Done training Word2Vec for cnn_model                    total: 1.4mins
Done training cnn_model model                           total: 0.9mins
Done training Word2Vec for lstm_model                    total: 1.4mins
Done training lstm_model model                           total: 5.5mins
[Pipeline] ............. (step 1 of 2) Processing union, total= 9.9min
[Pipeline] ........... (step 2 of 2) Processing blender, total=  13.5s


In [37]:
# saving embedding matrix
with gzip.open('embedding_matrix.dill.gz', 'wb') as emb:
    dill.dump(cnn_model.embedding_matrix, emb) 

In [38]:
cnn_model.model.save_weights('cnn_model.hdf5') # saving cnn_model's weights

In [39]:
lstm_model.model.save_weights('lstm_model.hdf5') # saving lstm_model's weights

In [40]:
blender.model.save('blender.hdf5') # saving blender model

# 3.0 Prediction

In [41]:
def get_prediction(inp):
    input_length = 87
    with gzip.open("wine_tasting_data_prep.dill.gz", "rb") as prep:
        d_prep = dill.load(prep)
        
    with gzip.open("embedding_matrix.dill.gz", "rb") as emb:
        emb_m = dill.load(emb)
    
    cnn = build_cnn_model(emb_m, input_length)
    cnn.load_weights('cnn_model.hdf5')
    
    lstm = build_lstm_model(emb_m, input_length)
    lstm.load_weights('lstm_model.hdf5')
    
    blender = tf.keras.models.load_model('blender.hdf5')
    
    X_prep = d_prep.transform([inp])
    pred1 = cnn.predict(X_prep)
    pred2 = lstm.predict(X_prep)
    
    final_pred = blender.predict(np.concatenate((pred1, pred2), axis=1))
    
    top_5_pred = np.argsort(final_pred[0])[-1:-6:-1]
    
    print("The wine's variety is most likely {} with a probability of {}%".format(\
                                            le.inverse_transform(\
                                            [top_5_pred[0]])[0], round(final_pred[0][top_5_pred[0]]*100, 3)))
        
    print('\nOther possible varieties are:\n')

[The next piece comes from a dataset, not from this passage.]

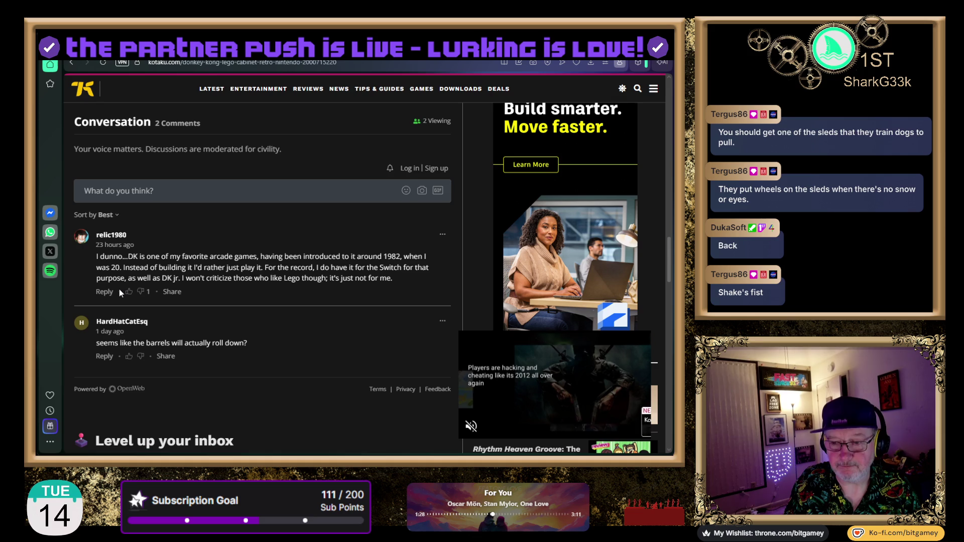
pyautogui.click(119, 290)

    for i in range(1, len(top_5_pred)):
        print('{} ==> {}%'.format(le.inverse_transform(\
                                [top_5_pred[i]])[0], round(final_pred[0][top_5_pred[i]]*100, 3)))

### Let's do a demo prediction of a majority class'Pinot Noir' wine variety from a recent review (published 12/1/2020) not in our training set from [wine ethusiast](https://www.winemag.com/buying-guide/albert-bichot-2018-domaine-du-pavilion-clos-des-marechaudes-grand-cru-corton/). As we know, adding info like country, designation, province, region1, region2, and winery as the last sentence of our wine description boosted our model's performance during training. We therefore advise users to input them also for best performance.

In [42]:
user_input = "A hint of woodsmoke combines with this wine's shy aromas of black cherry. The palate comes in \
with surprising grace and svelteness, presenting a filigreed but firm structure. Cherry aromas shimmering with \
Morello and Amarena are expressed against that frame, crunching slightly and heightened by vivid freshness. \
This wine has compact, elegant power and inherent conviction. Drink through 2050. France Domaine du Pavilion \
Clos des Maréchaudes Grand Cru Burgundy Corton Albert Bichot"

In [43]:
get_prediction(user_input)

The wine's variety is most likely Pinot Noir with a probability of 99.955%

Other possible varieties are:

Syrah ==> 0.027%
Red Blend ==> 0.007%
Malbec ==> 0.005%
Chardonnay ==> 0.005%


### Let's consider predicting a miniority class 'Pinot Gris' wine variety from a recent review (published 12/1/2020) not in our training set from [wine ethusiast](https://www.winemag.com/buying-guide/antiquum-farm-2019-daisy-pinot-gris-willamette-valley/)

In [44]:
user_input2 = "This breaks new ground for Oregon's signature white grape. It's rich and leesy, fragrant and \
full, a bonanza of apple, pear and melon fruits. There's a lingering trail of honeysuckle, and a lush \
minerality that underscores the freshness. A stunning wine. United States of America Diasy Oregon Willamette \
Valley Willamette Valley Antiquum Farm"

In [45]:
user_input2

"This breaks new ground for Oregon's signature white grape. It's rich and leesy, fragrant and full, a bonanza of apple, pear and melon fruits. There's a lingering trail of honeysuckle, and a lush minerality that underscores the freshness. A stunning wine. United States of America Diasy Oregon Willamette Valley Willamette Valley Antiquum Farm"

In [46]:
get_prediction(user_input2)

The wine's variety is most likely Pinot Gris with a probability of 98.634%

Other possible varieties are:

Sauvignon Blanc ==> 0.646%
Syrah ==> 0.232%
Merlot ==> 0.212%
Chardonnay ==> 0.156%


### ...and voila, our model's predictions were as good as right!